A spice- and herb-infused broth makes this speedy shrimp pho recipe taste like it simmered all day.
- 6 ounces brown-rice or regular banh pho, (Vietnamese wide rice noodles)
- 3 1⁄2 cups low sodium vegetable broth or reduced-sodium chicken broth
- 2 tablespoons fish sauce or 2 tablespoons reduced-sodium soy sauce
- 4 stick cinnamon
- 1 inch fresh ginger sliced and cut into strips
- 1-2 star anise (optional)
- 3 green onions trimmed and cut into thin 1-inch strips
- 2 cups cubed cooked chicken thinly sliced cooked pork, or cooked shrimp
- 2 cups shredded bok choy or bean sprouts, (optional)

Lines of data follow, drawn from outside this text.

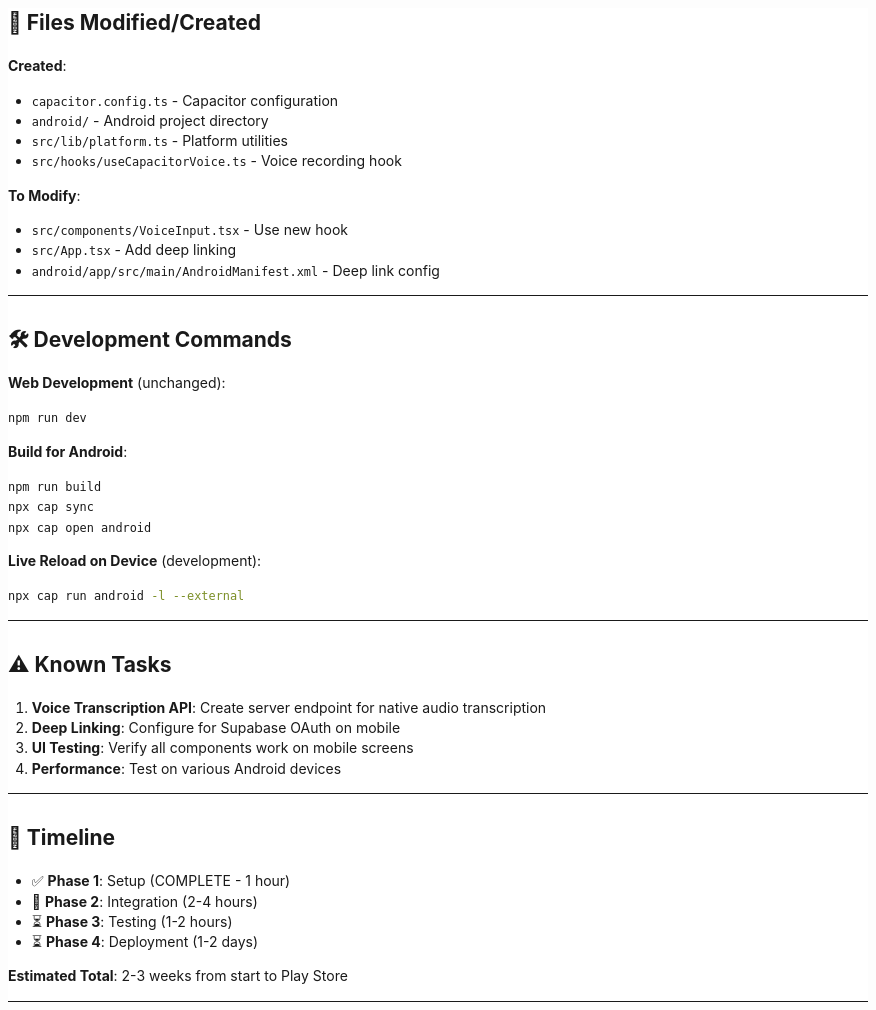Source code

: ## 📁 Files Modified/Created

**Created**:
- `capacitor.config.ts` - Capacitor configuration
- `android/` - Android project directory
- `src/lib/platform.ts` - Platform utilities
- `src/hooks/useCapacitorVoice.ts` - Voice recording hook

**To Modify**:
- `src/components/VoiceInput.tsx` - Use new hook
- `src/App.tsx` - Add deep linking
- `android/app/src/main/AndroidManifest.xml` - Deep link config

---

## 🛠️ Development Commands

**Web Development** (unchanged):
```bash
npm run dev
```

**Build for Android**:
```bash
npm run build
npx cap sync
npx cap open android
```

**Live Reload on Device** (development):
```bash
npx cap run android -l --external
```

---

## ⚠️ Known Tasks

1. **Voice Transcription API**: Create server endpoint for native audio transcription
2. **Deep Linking**: Configure for Supabase OAuth on mobile
3. **UI Testing**: Verify all components work on mobile screens
4. **Performance**: Test on various Android devices

---

## 🎯 Timeline

- ✅ **Phase 1**: Setup (COMPLETE - 1 hour)
- 🔄 **Phase 2**: Integration (2-4 hours)
- ⏳ **Phase 3**: Testing (1-2 hours)
- ⏳ **Phase 4**: Deployment (1-2 days)

**Estimated Total**: 2-3 weeks from start to Play Store

---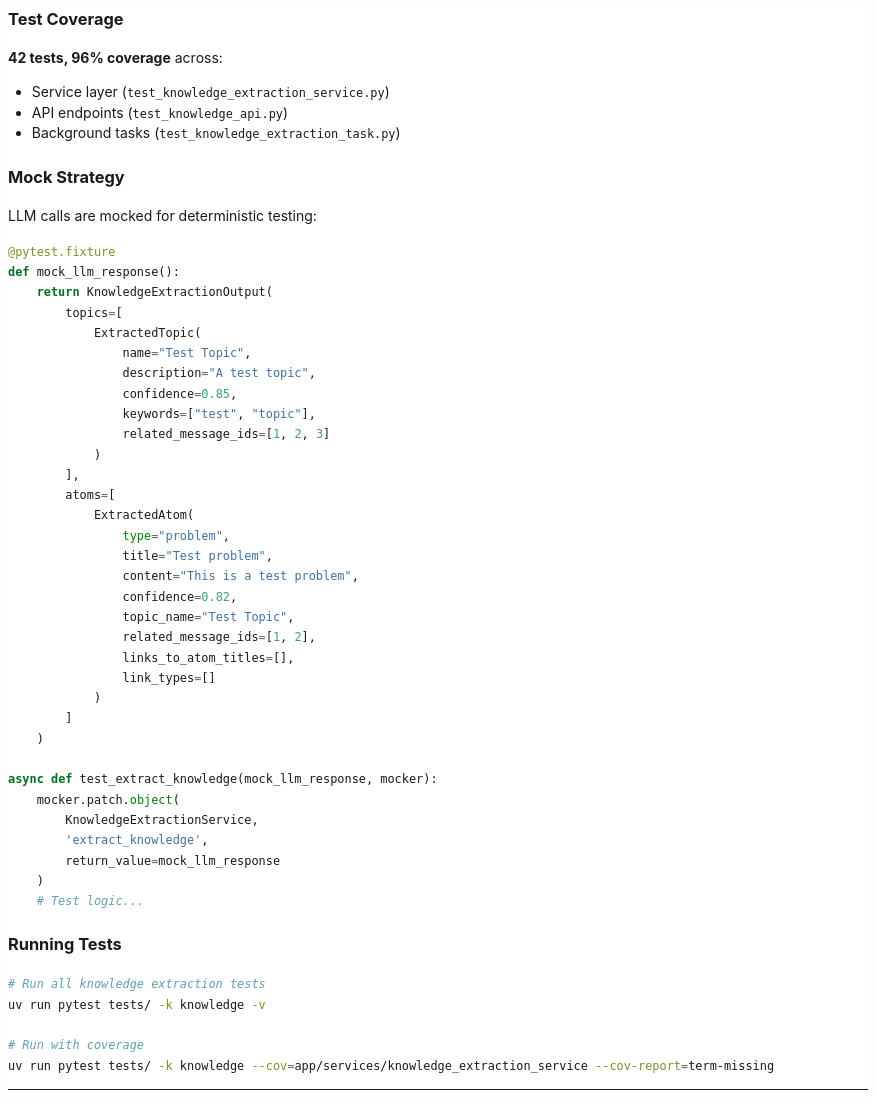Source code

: ### Test Coverage

**42 tests, 96% coverage** across:

- Service layer (`test_knowledge_extraction_service.py`)
- API endpoints (`test_knowledge_api.py`)
- Background tasks (`test_knowledge_extraction_task.py`)

### Mock Strategy

LLM calls are mocked for deterministic testing:

```python
@pytest.fixture
def mock_llm_response():
    return KnowledgeExtractionOutput(
        topics=[
            ExtractedTopic(
                name="Test Topic",
                description="A test topic",
                confidence=0.85,
                keywords=["test", "topic"],
                related_message_ids=[1, 2, 3]
            )
        ],
        atoms=[
            ExtractedAtom(
                type="problem",
                title="Test problem",
                content="This is a test problem",
                confidence=0.82,
                topic_name="Test Topic",
                related_message_ids=[1, 2],
                links_to_atom_titles=[],
                link_types=[]
            )
        ]
    )

async def test_extract_knowledge(mock_llm_response, mocker):
    mocker.patch.object(
        KnowledgeExtractionService,
        'extract_knowledge',
        return_value=mock_llm_response
    )
    # Test logic...
```

### Running Tests

```bash
# Run all knowledge extraction tests
uv run pytest tests/ -k knowledge -v

# Run with coverage
uv run pytest tests/ -k knowledge --cov=app/services/knowledge_extraction_service --cov-report=term-missing
```

---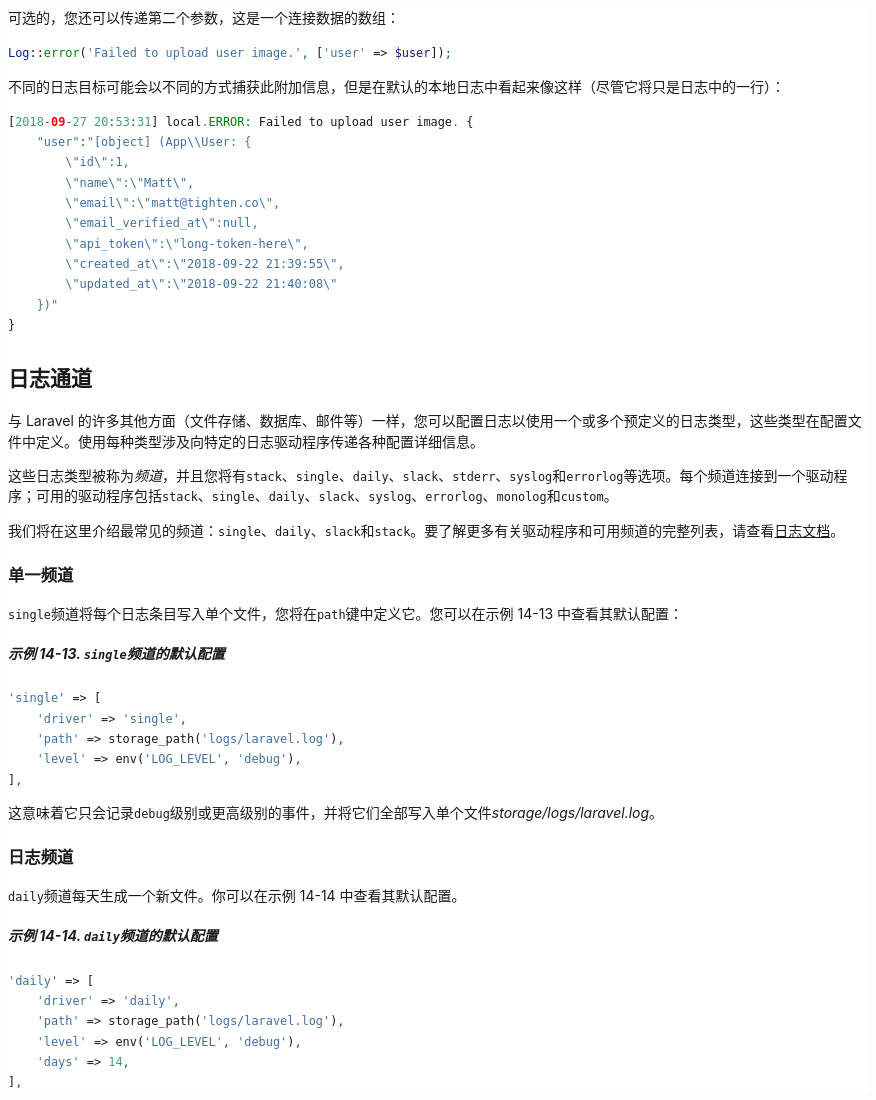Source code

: 可选的，您还可以传递第二个参数，这是一个连接数据的数组：

```php
Log::error('Failed to upload user image.', ['user' => $user]);
```

不同的日志目标可能会以不同的方式捕获此附加信息，但是在默认的本地日志中看起来像这样（尽管它将只是日志中的一行）：

```php
[2018-09-27 20:53:31] local.ERROR: Failed to upload user image. {
    "user":"[object] (App\\User: {
        \"id\":1,
        \"name\":\"Matt\",
        \"email\":\"matt@tighten.co\",
        \"email_verified_at\":null,
        \"api_token\":\"long-token-here\",
        \"created_at\":\"2018-09-22 21:39:55\",
        \"updated_at\":\"2018-09-22 21:40:08\"
    })"
}
```

## 日志通道

与 Laravel 的许多其他方面（文件存储、数据库、邮件等）一样，您可以配置日志以使用一个或多个预定义的日志类型，这些类型在配置文件中定义。使用每种类型涉及向特定的日志驱动程序传递各种配置详细信息。

这些日志类型被称为*频道*，并且您将有`stack`、`single`、`daily`、`slack`、`stderr`、`syslog`和`errorlog`等选项。每个频道连接到一个驱动程序；可用的驱动程序包括`stack`、`single`、`daily`、`slack`、`syslog`、`errorlog`、`monolog`和`custom`。

我们将在这里介绍最常见的频道：`single`、`daily`、`slack`和`stack`。要了解更多有关驱动程序和可用频道的完整列表，请查看[日志文档](https://oreil.ly/vrJvj)。

### 单一频道

`single`频道将每个日志条目写入单个文件，您将在`path`键中定义它。您可以在示例 14-13 中查看其默认配置：

##### 示例 14-13\. `single`频道的默认配置

```php
'single' => [
    'driver' => 'single',
    'path' => storage_path('logs/laravel.log'),
    'level' => env('LOG_LEVEL', 'debug'),
],
```

这意味着它只会记录`debug`级别或更高级别的事件，并将它们全部写入单个文件*storage/logs/laravel.log*。

### 日志频道

`daily`频道每天生成一个新文件。你可以在示例 14-14 中查看其默认配置。

##### 示例 14-14\. `daily`频道的默认配置

```php
'daily' => [
    'driver' => 'daily',
    'path' => storage_path('logs/laravel.log'),
    'level' => env('LOG_LEVEL', 'debug'),
    'days' => 14,
],
```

- 1⁄2 cup fresh basil cilantro, and/or mint leaves
- Sliced fresh jalapeño chile peppers or Asian chili sauce, (Sriracha sauce) (optional)
- Lime wedges
- Cook noodles according to package directions; drain.
- Meanwhile, in a large saucepan combine broth, fish sauce, cinnamon, ginger, and, if desired, star anise. Bring to boiling; reduce heat. Simmer, covered, for 5 minutes. Add green onions; simmer, uncovered, for 5 minutes. Add chicken; simmer, uncovered, for 1 minute more. Remove and discard cinnamon and star anise.
- Divide cooked noodles among soup bowls. Ladle broth mixture over noodles. Serve Fast Pho with bok choy (if desired), herbs, jalapeño peppers (if desired), and lime wedges.
Amount Per Serving (4)
- Calories: 310
- Protein: 24 g
- Sugar: 3 g
- Carbohydrate: 38 g
- Fat: 6 g
- Cholesterol: 62 mg
- Sodium: 900 mg
- Fiber: 4 g
Notes: Could easily be made vegetarian! Use vegetable broth instead of chicken broth, and leave out the meat!